Еще несколько шагов, и они ворвутся внутрь.
Тогда не устоять.
Уже начали отступать оробевшие велосипедисты.
И тогда Берия закричал:
— Огонь!
Он вообразил себя героем Бородина, офицером, поднявшим руку в белой перчатке.
Сейчас рванут огнем сотни пушек его батарей.
— Огонь же!
И велосипедисты отпустили ковш, он рванулся кверху, ударился с размаху о железную балку и метнул металл и камни в толпу.
Берия и сам не ожидал такого эффекта.
Ревущая толпа словно наткнулась на стеклянную стену.

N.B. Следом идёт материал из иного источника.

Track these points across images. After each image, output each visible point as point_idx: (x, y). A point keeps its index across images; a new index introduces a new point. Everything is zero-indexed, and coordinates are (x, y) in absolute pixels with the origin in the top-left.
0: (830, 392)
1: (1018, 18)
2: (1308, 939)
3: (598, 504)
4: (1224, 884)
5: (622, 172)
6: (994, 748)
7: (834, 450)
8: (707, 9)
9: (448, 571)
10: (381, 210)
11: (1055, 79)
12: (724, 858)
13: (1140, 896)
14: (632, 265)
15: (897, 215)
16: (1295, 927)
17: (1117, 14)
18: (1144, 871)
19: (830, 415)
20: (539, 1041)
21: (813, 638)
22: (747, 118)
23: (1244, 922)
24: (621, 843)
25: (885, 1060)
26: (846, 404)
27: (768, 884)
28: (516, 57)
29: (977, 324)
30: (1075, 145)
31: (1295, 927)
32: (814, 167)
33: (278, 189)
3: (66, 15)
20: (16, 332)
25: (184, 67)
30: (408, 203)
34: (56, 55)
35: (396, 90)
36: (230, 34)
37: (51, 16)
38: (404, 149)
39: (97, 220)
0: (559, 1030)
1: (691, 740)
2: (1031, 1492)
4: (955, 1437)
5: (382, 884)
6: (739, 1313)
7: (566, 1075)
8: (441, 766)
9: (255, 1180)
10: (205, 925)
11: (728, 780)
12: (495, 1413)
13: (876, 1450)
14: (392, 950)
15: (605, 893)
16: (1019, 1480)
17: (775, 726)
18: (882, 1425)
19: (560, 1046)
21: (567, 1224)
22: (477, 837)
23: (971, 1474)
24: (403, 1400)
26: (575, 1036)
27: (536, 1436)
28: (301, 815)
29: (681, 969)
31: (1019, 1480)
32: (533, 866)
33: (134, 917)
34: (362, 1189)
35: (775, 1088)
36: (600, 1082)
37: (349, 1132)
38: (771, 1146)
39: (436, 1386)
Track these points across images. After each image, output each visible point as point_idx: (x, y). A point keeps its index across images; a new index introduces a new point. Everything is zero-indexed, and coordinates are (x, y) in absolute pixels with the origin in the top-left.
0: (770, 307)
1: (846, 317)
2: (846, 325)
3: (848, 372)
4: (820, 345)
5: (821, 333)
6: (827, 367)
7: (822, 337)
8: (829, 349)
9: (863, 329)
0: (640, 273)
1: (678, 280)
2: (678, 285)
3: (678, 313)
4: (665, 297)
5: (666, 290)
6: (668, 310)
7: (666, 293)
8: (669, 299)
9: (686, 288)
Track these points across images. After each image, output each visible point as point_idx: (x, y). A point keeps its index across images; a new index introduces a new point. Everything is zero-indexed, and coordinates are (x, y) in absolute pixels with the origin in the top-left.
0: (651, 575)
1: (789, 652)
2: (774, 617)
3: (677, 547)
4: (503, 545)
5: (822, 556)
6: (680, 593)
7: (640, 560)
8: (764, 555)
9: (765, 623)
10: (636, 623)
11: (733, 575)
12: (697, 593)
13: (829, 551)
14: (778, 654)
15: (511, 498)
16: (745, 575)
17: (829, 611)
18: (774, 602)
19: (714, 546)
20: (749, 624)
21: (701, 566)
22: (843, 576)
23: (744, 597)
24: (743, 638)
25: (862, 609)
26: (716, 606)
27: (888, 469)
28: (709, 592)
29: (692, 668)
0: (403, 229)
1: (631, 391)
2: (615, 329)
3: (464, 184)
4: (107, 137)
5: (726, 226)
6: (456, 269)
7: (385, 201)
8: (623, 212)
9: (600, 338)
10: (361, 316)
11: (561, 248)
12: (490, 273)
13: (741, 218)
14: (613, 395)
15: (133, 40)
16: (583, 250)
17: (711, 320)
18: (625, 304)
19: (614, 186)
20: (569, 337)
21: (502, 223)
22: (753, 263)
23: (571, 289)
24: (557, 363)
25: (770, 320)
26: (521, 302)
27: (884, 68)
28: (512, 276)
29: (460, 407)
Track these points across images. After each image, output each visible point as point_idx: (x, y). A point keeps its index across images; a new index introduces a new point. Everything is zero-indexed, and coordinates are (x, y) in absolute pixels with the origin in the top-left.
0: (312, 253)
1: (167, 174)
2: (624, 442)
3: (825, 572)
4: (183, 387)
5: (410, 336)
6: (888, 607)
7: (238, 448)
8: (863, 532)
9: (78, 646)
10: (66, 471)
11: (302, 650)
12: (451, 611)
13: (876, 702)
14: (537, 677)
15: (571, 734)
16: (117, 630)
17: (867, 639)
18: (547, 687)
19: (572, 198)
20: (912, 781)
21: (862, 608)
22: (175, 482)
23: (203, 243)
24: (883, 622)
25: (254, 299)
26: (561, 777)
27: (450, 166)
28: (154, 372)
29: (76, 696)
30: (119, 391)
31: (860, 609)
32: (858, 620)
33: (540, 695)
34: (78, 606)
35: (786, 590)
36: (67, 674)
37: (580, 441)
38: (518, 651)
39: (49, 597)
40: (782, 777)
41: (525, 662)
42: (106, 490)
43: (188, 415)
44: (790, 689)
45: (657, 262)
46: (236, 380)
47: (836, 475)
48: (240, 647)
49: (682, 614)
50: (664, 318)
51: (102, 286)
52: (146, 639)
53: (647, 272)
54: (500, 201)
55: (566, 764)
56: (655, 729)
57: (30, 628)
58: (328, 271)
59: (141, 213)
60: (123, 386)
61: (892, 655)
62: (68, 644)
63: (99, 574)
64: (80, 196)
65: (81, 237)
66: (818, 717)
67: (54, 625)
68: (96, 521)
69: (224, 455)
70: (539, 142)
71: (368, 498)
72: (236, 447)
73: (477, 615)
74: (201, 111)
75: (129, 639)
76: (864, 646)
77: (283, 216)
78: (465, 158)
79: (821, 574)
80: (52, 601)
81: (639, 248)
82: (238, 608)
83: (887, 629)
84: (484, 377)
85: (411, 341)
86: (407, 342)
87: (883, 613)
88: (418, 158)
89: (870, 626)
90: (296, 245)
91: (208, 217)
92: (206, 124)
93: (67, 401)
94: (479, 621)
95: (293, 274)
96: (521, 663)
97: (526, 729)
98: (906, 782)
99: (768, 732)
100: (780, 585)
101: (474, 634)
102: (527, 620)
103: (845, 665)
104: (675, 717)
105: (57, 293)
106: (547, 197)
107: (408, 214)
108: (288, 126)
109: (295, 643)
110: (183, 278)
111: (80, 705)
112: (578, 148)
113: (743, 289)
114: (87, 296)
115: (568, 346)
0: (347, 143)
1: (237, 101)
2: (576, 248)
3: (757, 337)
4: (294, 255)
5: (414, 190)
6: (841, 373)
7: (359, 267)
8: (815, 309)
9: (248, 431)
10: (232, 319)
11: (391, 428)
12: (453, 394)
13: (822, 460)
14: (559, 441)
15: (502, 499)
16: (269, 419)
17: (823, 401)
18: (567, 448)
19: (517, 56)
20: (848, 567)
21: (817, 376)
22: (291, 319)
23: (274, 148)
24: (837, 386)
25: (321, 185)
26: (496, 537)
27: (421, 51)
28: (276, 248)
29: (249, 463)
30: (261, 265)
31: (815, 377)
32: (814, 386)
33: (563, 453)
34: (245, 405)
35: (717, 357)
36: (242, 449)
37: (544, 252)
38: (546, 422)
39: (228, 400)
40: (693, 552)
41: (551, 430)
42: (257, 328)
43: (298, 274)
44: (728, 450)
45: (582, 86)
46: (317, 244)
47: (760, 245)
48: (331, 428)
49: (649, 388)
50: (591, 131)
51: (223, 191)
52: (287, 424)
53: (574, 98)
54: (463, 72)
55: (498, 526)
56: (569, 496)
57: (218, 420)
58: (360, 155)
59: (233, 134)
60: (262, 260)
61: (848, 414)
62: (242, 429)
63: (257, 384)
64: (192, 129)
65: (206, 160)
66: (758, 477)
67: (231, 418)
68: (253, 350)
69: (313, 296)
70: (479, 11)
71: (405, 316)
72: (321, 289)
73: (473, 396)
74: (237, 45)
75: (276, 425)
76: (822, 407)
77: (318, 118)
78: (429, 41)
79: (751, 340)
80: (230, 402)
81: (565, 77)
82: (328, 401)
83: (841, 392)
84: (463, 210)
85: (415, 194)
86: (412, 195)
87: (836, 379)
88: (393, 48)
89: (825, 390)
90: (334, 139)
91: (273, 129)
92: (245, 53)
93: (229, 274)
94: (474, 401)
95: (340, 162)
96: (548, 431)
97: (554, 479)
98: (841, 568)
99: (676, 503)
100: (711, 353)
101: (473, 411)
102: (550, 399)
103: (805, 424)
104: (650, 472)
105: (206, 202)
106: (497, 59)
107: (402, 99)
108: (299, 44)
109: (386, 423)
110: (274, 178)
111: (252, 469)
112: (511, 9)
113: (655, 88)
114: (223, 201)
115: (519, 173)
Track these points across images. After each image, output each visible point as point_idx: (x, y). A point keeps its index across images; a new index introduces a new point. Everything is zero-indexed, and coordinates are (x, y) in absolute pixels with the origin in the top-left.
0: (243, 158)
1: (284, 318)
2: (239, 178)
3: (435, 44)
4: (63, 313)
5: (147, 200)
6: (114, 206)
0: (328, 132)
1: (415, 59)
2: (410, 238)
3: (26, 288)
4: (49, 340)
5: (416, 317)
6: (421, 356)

И если передние начали падать назад, так как каждого из них поразило несколько пуль, задние не понимали, что случилось, и еще несколько шагов они пронесли погибших и раненых товарищей вперед.
— Заряжай снова! — закричал Берия.
Он был в восторге. Ему хотелось прыгать, только ноги не слушались.
Пораженных было больше, чем тех, кто уцелел, но не все из упавших умерли, большей частью они были ранены или контужены.
— Ну что вы? — Берия понимал, что время — его враг. Нужно выстрелить еще раз, через три минуты враги опомнятся. — Стреляй же! — крикнул Берия. — Пли!
Но пушка не выстрелила.
Канониры оттягивали обратно ложку. Сзади стоял мужик, прижимавший к груди тяжелый мешочек с пулями.
— Вперед! — закричал тогда Берия. — Молодцы! Вечность смотрит на нас от стен Москвы! Враг не пройдет! Да здравствует товарищ Сталин!
И тут он увидел, что вдали от ворот идут трое — шахматисты и велосипедист, которого он посылал за ними.
Все! Ваше время истекло.
И Лаврентий Павлович совершил то, чего не совершал никогда в жизни.
Он повел за собой армию в бой.
Всегда он благоразумно следовал совету Чапаева из одноименного фильма: командир должен оставаться позади своих войск, чтобы видеть весь бой и руководить им, стреляя, если надо, в спину припозднившихся соратников.
Но никогда еще у него, да и у Чапаева, не возникало такой критической ситуации.